Robb Burlage Papers, 1956-1973

Biography/History

Robb Burlage, civil rights and political activist and resident fellow at the Institute for Policy Studies, Washington, D.C., was born in Boston, Massachusetts on December 8, 1937. The son of Henry Burlage, professor of pharmacy at the University of North Carolina, and dean of the School of Pharmacy at the University of Texas, he was raised in Chapel Hill, North Carolina and Austin, Texas. Burlage attended high school in Austin, and college at the University of Texas, where he was editor of the student newspaper, University of Alabama (1961), University of Tennessee (1962) and University of Kentucky (1962). In 1960 and 1961, Burlage also taught at the University of Alabama, and worked for the Alabama State Planning Department. Burlage later pursued his graduate studies in economics at Harvard University.

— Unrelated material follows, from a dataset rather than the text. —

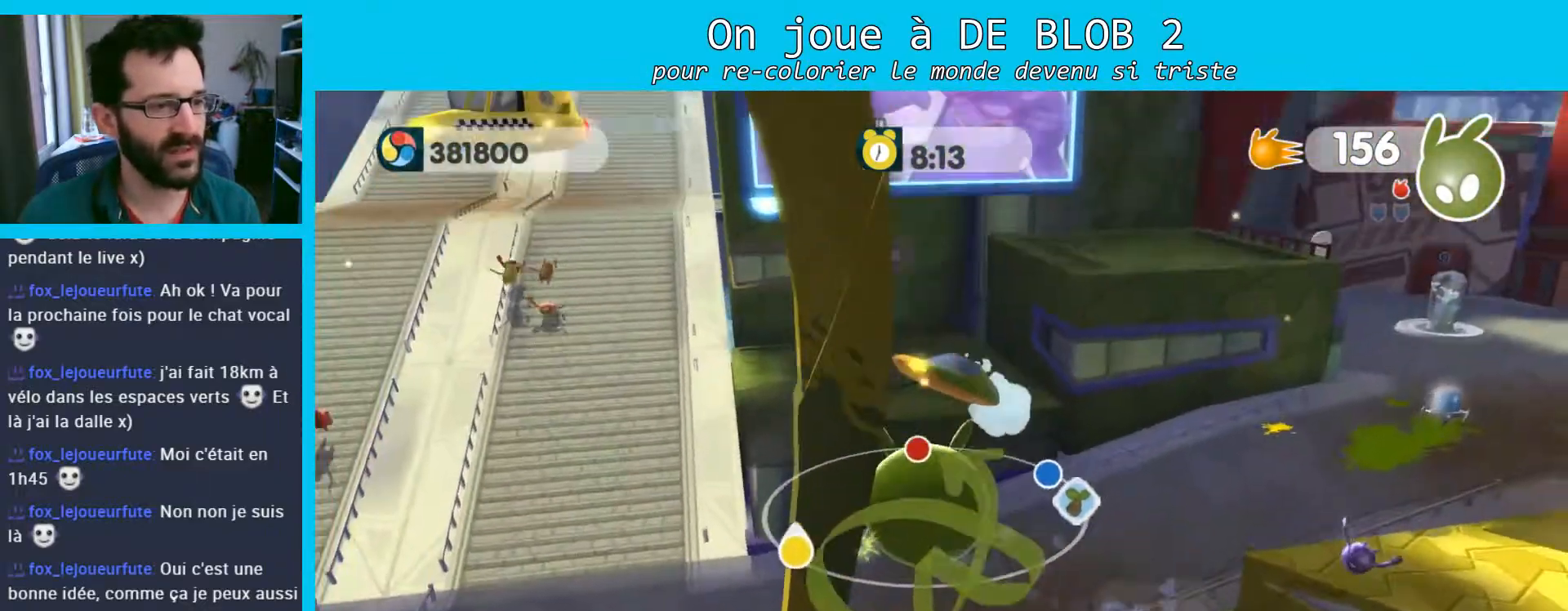
{"buttons": [], "left_stick": "up-right", "right_stick": "right", "events": [[200, "right_stick", "right"]]}
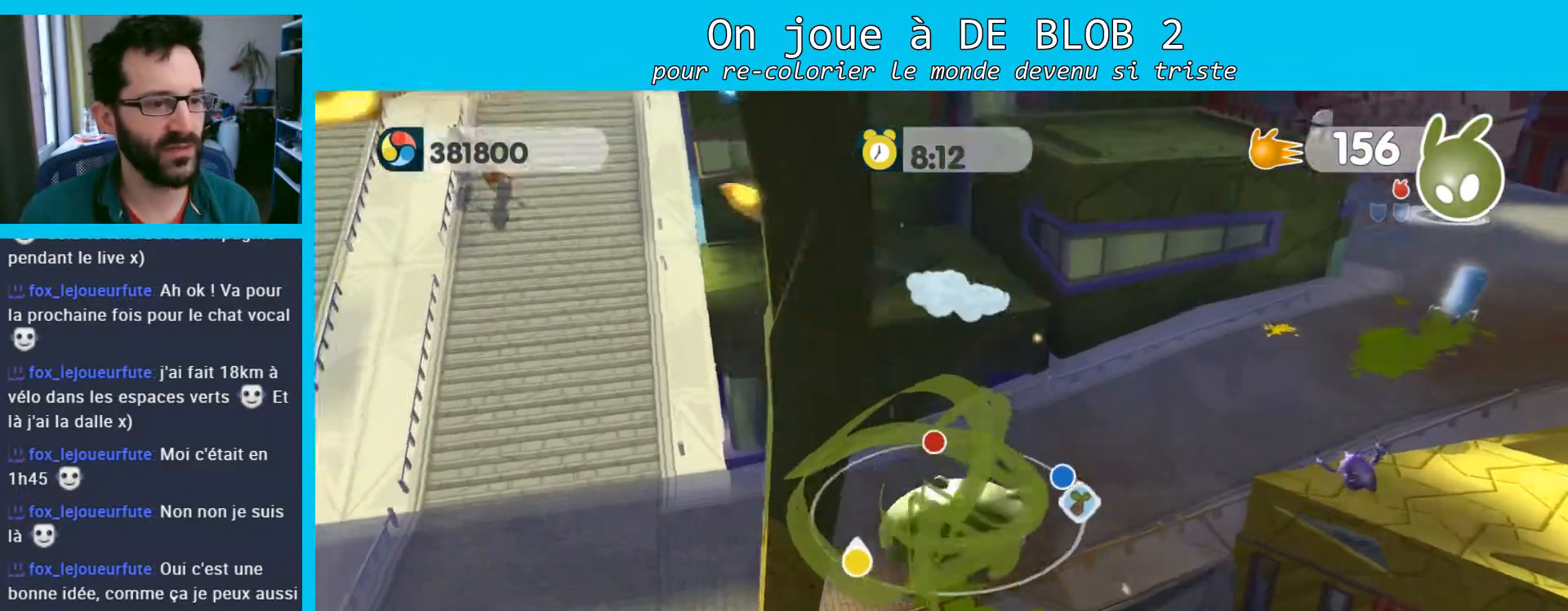
{"buttons": [], "left_stick": "up", "right_stick": "center", "events": [[333, "right_stick", "center"], [367, "left_stick", "up"]]}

Burlage's political activity began when he organized civil rights groups in the South from 1959 to 1961. He was active in the Students for a Democratic Society (SDS) from its organization, and attended the Port Huron founding convention in 1962. From 1963 to 1964, Burlage worked with SDS's Economic Research and Action Project (ERAP) in Appalachia. For many years he also served on the SDS National Council. In 1965 Burlage began work with the Health Policy Advisory Center of the Institute for Policy Studies (IPS). He became a resident fellow at IPS in 1967. In addition, Burlage continued his interest in Appalachia; he served on the staff of the Tennessee State Planning Commission, and initiated an Appalachian program known as People's Appalachia. In the course of this latter project Burlage corresponded with Todd Gitlin concerning urban migrants, and wrote a review of Gitlin's book, Uptown: Urban Poor in Chicago. During the 1970's, Burlage continued his involvement in Appalachian work, and with labor and health issues at IPS. In June, 1975, he attended the conference on Public Planning sponsored by Mayor Paul Soglin's office in Madison, Wisconsin.

Burlage wrote a number of pamphlets for SDS in the early 1960's, a book entitled New York City's Municipal Hospitals (1967), and co-authored a book with his father, Four Walls of Pharmacy (1975).